Ability to work with others and get co-operation from people in the work group. For example, knowing what to do and being able to communicate ideas and beliefs to others and understanding what thoughts others are trying to convey to the manager.
Ability to visualize the enterprise as a whole, to envision all the functions involved in a given situation or circumstance, to understand how its parts depend on one another, and anticipate how a change in any of its parts will affect the whole.

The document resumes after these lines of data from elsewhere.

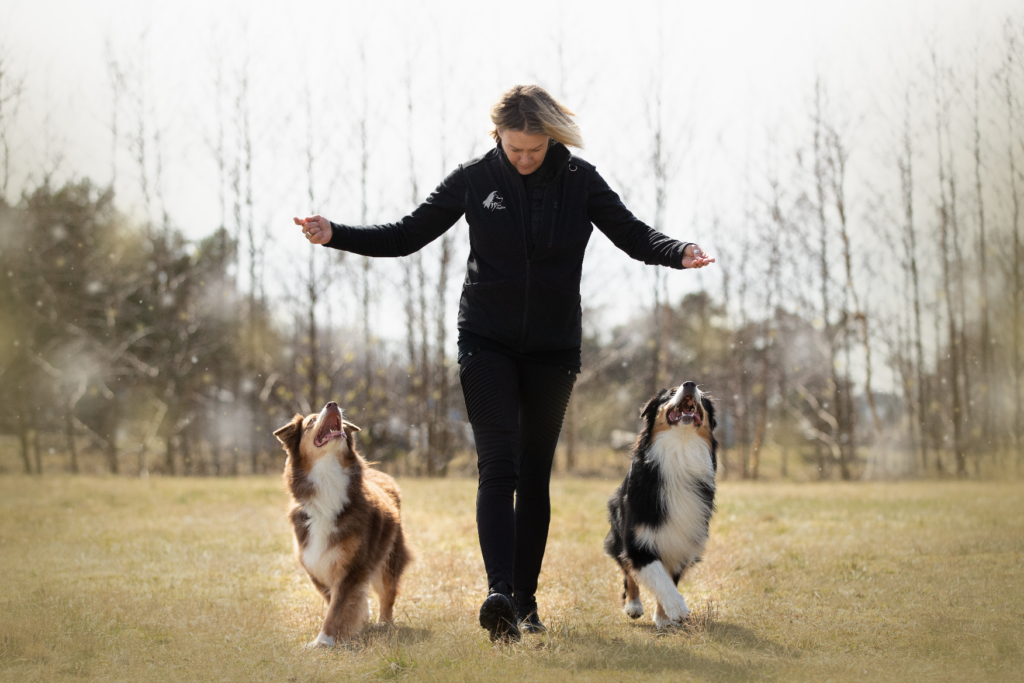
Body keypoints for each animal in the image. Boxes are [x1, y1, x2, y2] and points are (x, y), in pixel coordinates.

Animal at [276, 401, 415, 647]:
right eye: (311, 421)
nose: (332, 404)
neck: (327, 478)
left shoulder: (354, 564)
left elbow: (337, 607)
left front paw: (323, 641)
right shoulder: (315, 560)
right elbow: (337, 600)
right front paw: (350, 627)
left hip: (388, 556)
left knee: (388, 593)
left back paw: (383, 624)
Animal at [602, 378, 716, 630]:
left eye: (703, 398)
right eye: (671, 393)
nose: (690, 384)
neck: (680, 449)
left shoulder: (681, 539)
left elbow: (669, 577)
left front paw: (664, 618)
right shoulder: (637, 539)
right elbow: (657, 575)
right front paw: (677, 608)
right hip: (619, 531)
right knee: (627, 570)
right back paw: (633, 606)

Creativity, broad knowledge and ability to conceive abstract ideas. For example, the managing director of a telecom company visualizes the importance of better service for its clients which ultimately helps attract a vast number of clients and an unexpected increase in its subscriber base and profits.
Other Managerial Skills
Besides the skills discussed above, there are two other skills that a manager should possess, namely diagnostic skill and analytical skill.
Diagnostic Skill − Diagnose a problem in the organization by studying its symptoms. For example, a particular division may be suffering from high turnover. With the help of diagnostic skill, the manager may find out that the division’s supervisor has poor human skill in dealing with employees. This problem might then be solved by transferring or training the supervisor.
Analytical Skill − Ability to identify the vital or basic elements in a given situation, evaluate their interdependence, and decide which ones should receive the most attention. This skill enables the manager to determine possible strategies and to select the most appropriate one for the situation.
For example, when adding a new product to the existing product line, a manager may analyze the advantages and risks in doing so and make a recommendation to the board of directors, who make the final decision.
Diagnostic skill enables managers to understand a situation, whereas analytical skill helps determine what to do in a given situation.